Here are my 5 reasons businesses can be better off using iPad mini rather than full-size iPad:
With dozens of credit card readers available in the market, the iPad mini makes the perfect portable point-of-sale (POS) for your in-store sales team. Besides functioning as a credit card terminal, it also enables the sales person to display content while giving a service to customers.
The iPad mini captures data, connects directly to inventory and becomes a part of the store’s features. The employee spends his or her time more efficiently.
eMenu and hospitality tool
While the full-size iPad is considered to be bulky and heavy (more than a traditional printed menu), the iPad mini’s dimensions lets it become the new digital eMenu. Taking it a step further, the tablet can becomes a direct ordering system that saves costs over manpower in restaurants.
Out in the field
Digital equipment is being used to install and maintain a more advanced set of products and services already. The established app environment allows organizations to develop in-house specific apps that can be used in the field with customers on a daily basis. The iPad mini’s platform lets a team use the device from the point they leave the business, travel to their customers location and provide hands-on services at customers sites.

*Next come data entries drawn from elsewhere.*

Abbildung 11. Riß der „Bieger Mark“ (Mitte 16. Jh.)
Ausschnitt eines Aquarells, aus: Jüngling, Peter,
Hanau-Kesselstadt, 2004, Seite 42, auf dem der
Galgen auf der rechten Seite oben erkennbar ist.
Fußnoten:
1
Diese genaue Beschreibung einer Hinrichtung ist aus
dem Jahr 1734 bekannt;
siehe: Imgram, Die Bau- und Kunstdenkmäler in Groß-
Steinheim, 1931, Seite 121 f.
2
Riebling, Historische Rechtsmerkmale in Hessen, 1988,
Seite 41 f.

Being the only tablet-based platform approved by FAA, iPad mini makes a perfect onboard kit for pilots. American Airlines saves almost $1.2 million in fuel costs across all of its planes annually by using the iPad 2 instead of the paper-based reference manuals that weigh 35 lbs. Using the iPad mini instead of iPad 2 could save the airline approximately $2.5 million a year (based on September 2012 fuel prices).
Mini cash register
On September 2012, U.S. retailer Urban Outfitters told analysts it was equipping all of its stores with iPad-based payment systems, and never buying another cash register again. Why is that? According to Calvin Hollinger, UO’s retail chain’s CIO, equipping stores with iPad sales system cost UO a fifth as much as a conventional cash register.
This means instead of paying $5,000 per cash register, Urban Outfitters acquired a single iPad with a sales system at the total cost of $500. Therefore, this cost can be 30% reduced with using iPad mini.
We at Maclocks have been witnessing a month over month burst in sales growth of iPad mini enclosure kiosks across all segments. From our perspective, it seems safe to call the iPad mini the new champion of B2B iPad deployments in 2013.